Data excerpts
[Start of Attachment]

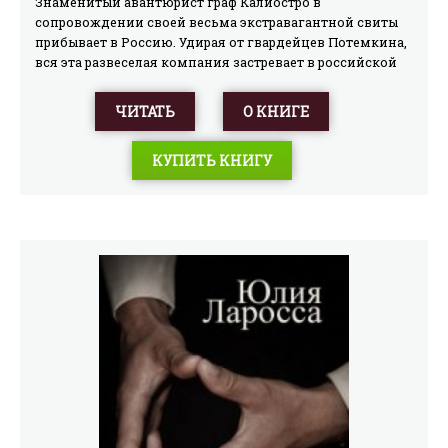
Знаменитый авантюрист граф Калиостро в
сопровождении своей весьма экстравагантной свиты
прибывает в Россию. Удирая от гвардейцев Потемкина,
вся эта развеселая компания застревает в российской
глубинке
ЧИТАТЬ
О КНИГЕ
КУПИТЬ КНИГУ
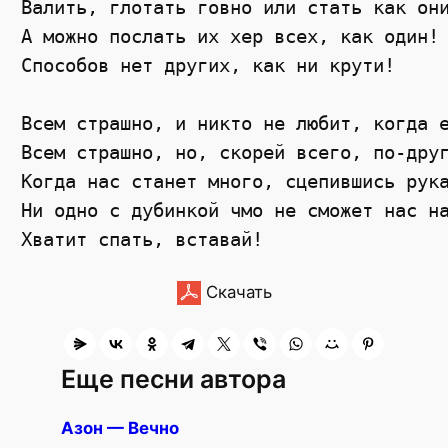
Валить, глотать говно или стать как он
А можно послать их хер всех, как один!
Способов нет других, как ни крути! 
Всем страшно, и никто не любит, когда 
Всем страшно, но, скорей всего, по-дру
Когда нас станет много, сцепившись рук
Ни одно с дубинкой чмо не сможет нас н
Хватит спать, вставай!
Скачать
Еще песни автора
Азон — Вечно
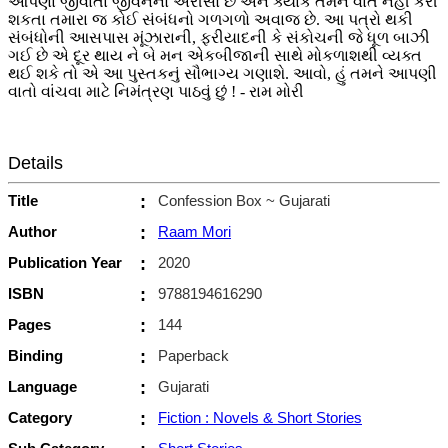
આપણા જીવાતા જીવનનો અરીસો છે અને ક્યાંક તમને વાત નહીં કરી
શકતા તમારા જ કોઈ સંબંધનો ગળગળો અવાજ છે. આ પત્રો થકી
સંબંધોની આસપાસ મૂંઝારાની, ફરીયાદની કે સંકોચની જે ધૂળ બાઝી
ગઈ છે એ દૂર થાય ને બે મન એકબીજાની સાથે મોકળાશથી વ્યક્ત
થઈ શકે તો એ આ પુસ્તકનું સૌભાગ્ય ગણાશે. આવો, હું તમને આપણી
વાતો વાંચવા માટે નિમંત્રણ પાઠવું છું ! - રામ મોરી
Details
Title
:
Confession Box ~ Gujarati
Author
:
Raam Mori
Publication Year
:
2020
ISBN
:
9788194616290
Pages
:
144
Binding
:
Paperback
Language
:
Gujarati
Category
:
Fiction : Novels & Short Stories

[End of Attachment]

--- AIM OF THE TASK ---
Which lines in the data above contain "страшно"? Show each one.

--- REPLY TO THE TASK ---
Всем страшно, и никто не любит, когда 
Всем страшно, но, скорей всего, по-дру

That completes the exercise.